What to do during periods of abnormally hot & dry conditions
In low altitudes, we all know it gets hot in the summer. Houston is no stranger to the occasional bouts of extreme heat! When daytime highs reach 100° or more for 3+ days in a row, this is considered extreme heat. During such weather trees and plants simply require more water to survive. In addition, the hot sun tends to dry out soil more rapidly. During these conditions, it’s usually necessary to provide more water than normal to your trees & plants. When providing additional water, it’s best to water in the evening to allow maximum absorption by the trees & plants before the next days heat.
Watch your trees & plants closely during extreme heat. It’s normal for some plants to wilt during the day. This is the plants way to minimize water loss. Some leaf scorch is possible during extreme heat. If you trees or plants experience drastic wilting (doesn’t recover at night) or drastic leaf loss, call us for more detailed advice. Keep a good eye on soil conditions. It doesn’t need to stay sopping wet all the time, but don’t let it dry out completely either. If you have further questions on caring for your trees & plants during extreme heat, please contact your closest Big Tex Nursery.
Frost and Freeze Protection
Protect your trees and plants from the freeze
Normal winter time conditions in and around our lower altitude areas include a few nights where the temperatures may reach below freezing (32F) at official weather reporting stations. In outlying and lower lying areas, actual temperatures may be even lower. In an abnormally cold period, temperatures can reach the lower twenties or even colder. If you have questions on the hardiness of your plants or how cold your particular area gets, please call your closest Big Tex Nursery. Smaller and newly planted trees and shrubs tend to be the most susceptible to damage from cold weather. All trees and plants can benefit from the following measures to help prevent damage from frost & freezing conditions:
As weird as it may sound, the laws of thermodynamics prove that it is more difficult to cool humid air than dry air, so be sure to thoroughly water all of your trees and plants during periods of forecast frost or freeze. In addition, get your entire yard wet in the evening before forecast/ freeze. This boosts humidity in the immediate microclimate and will help minimize the effects of frost/freeze on your trees and plants.
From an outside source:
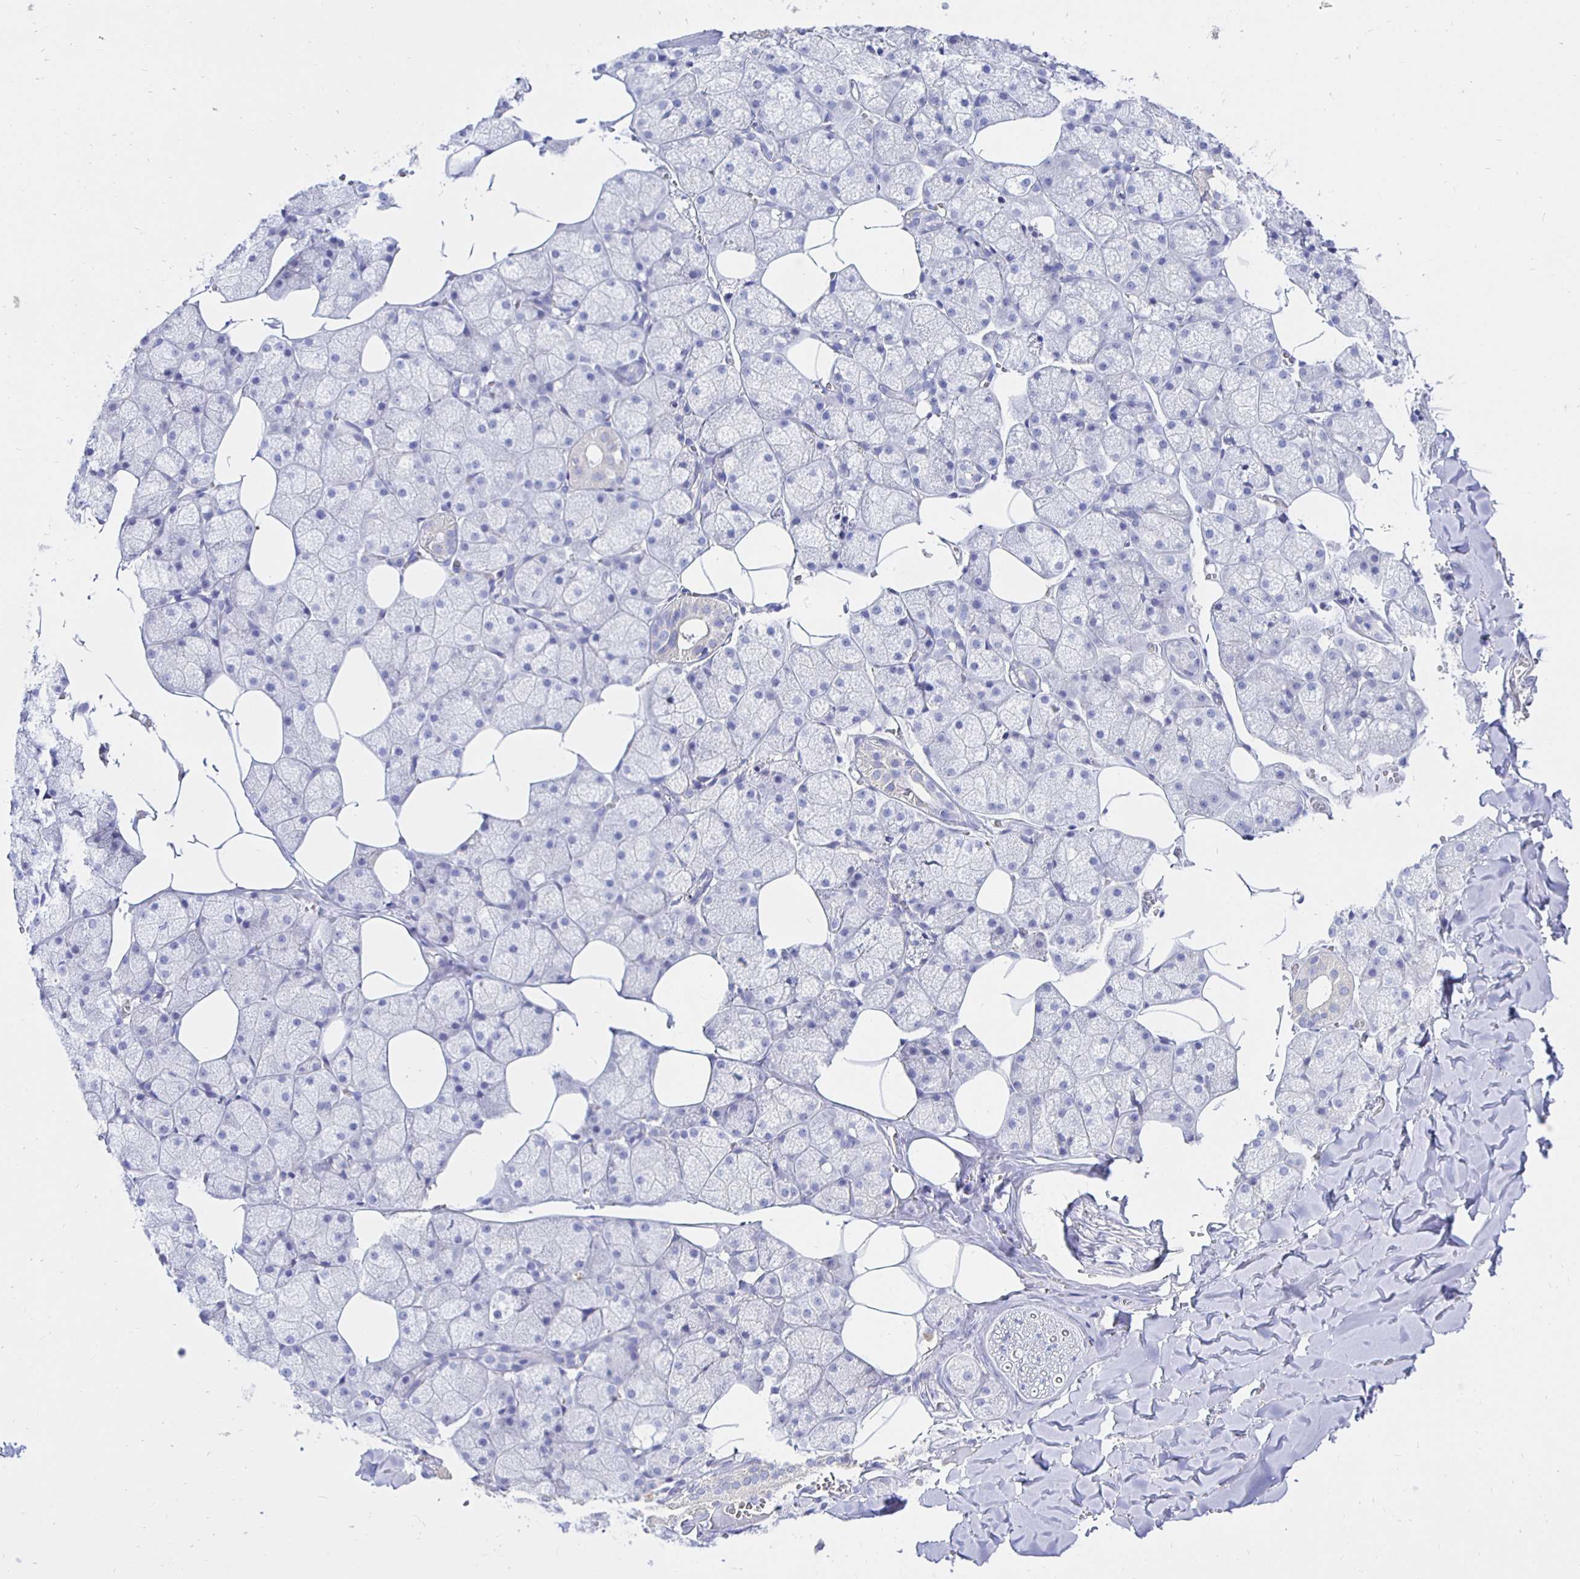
{"staining": {"intensity": "negative", "quantity": "none", "location": "none"}, "tissue": "salivary gland", "cell_type": "Glandular cells", "image_type": "normal", "snomed": [{"axis": "morphology", "description": "Normal tissue, NOS"}, {"axis": "topography", "description": "Salivary gland"}, {"axis": "topography", "description": "Peripheral nerve tissue"}], "caption": "This is an immunohistochemistry histopathology image of normal human salivary gland. There is no expression in glandular cells.", "gene": "UMOD", "patient": {"sex": "male", "age": 38}}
Where feasible, cover plants with a frost cloth or old blankets during nights of forecast/ freeze. DO NOT USE PLASTIC. Plastic actually increases the danger. For larger trees and plants, you can apply Frost Proof insulating spray. This applies a thin lay of wax-like substance that minimizes evaporation from the leaves, thus minimizing frost/freeze damage. Frost Cloth & Frost Proof spray are available at all Big Tex Nurseries.
People have had success in preventing frost/freeze damage by stringing up Christmas lights in their trees. The older style lights (incandescent) provide the best warming effect. Sometimes it's only a few degrees that will make a huge difference. Although there methods are proven to minimize the effects of abnormally cold weather on trees & plants, due to the uncontrollable nature of weather, there are no guarantees of success.